- Problem statement:
Please return every line in the following data that includes the string "Tamerlan".

- Record set:
────────────────

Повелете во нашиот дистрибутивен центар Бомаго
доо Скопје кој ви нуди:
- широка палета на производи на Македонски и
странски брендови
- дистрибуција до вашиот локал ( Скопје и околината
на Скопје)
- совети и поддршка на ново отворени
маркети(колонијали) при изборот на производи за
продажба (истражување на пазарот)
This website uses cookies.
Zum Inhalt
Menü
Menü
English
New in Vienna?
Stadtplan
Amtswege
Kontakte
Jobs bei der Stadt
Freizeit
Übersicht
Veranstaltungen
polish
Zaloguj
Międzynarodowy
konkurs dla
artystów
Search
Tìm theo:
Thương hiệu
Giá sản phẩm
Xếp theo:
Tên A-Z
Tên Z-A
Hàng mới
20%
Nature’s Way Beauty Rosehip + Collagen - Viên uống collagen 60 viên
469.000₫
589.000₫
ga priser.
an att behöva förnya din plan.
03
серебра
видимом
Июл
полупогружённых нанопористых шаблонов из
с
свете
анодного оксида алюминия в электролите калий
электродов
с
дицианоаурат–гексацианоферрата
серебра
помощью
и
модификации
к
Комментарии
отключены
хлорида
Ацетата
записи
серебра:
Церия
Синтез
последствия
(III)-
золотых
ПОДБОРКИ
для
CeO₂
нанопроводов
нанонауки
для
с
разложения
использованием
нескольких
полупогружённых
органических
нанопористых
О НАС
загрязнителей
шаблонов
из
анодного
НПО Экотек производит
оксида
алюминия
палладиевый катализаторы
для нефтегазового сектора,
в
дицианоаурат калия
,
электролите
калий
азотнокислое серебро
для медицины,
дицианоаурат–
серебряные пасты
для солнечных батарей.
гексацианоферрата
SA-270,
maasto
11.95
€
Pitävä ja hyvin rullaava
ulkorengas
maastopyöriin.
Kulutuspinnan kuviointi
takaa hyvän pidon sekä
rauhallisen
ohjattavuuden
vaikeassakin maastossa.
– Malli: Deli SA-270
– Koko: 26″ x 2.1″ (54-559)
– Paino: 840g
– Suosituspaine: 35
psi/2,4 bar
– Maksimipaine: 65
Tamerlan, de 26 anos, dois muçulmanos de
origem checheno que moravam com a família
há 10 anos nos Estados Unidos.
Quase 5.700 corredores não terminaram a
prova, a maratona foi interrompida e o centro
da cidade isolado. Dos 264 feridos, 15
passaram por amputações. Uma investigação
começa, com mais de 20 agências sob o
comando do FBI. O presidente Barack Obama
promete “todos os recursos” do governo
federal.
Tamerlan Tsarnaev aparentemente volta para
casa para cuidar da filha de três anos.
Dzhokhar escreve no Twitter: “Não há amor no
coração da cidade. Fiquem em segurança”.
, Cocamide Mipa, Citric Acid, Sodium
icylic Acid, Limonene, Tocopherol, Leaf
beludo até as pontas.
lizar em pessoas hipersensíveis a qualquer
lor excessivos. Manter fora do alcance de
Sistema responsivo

────────────────

- Final answer:
Tamerlan, de 26 anos, dois muçulmanos de
Tamerlan Tsarnaev aparentemente volta para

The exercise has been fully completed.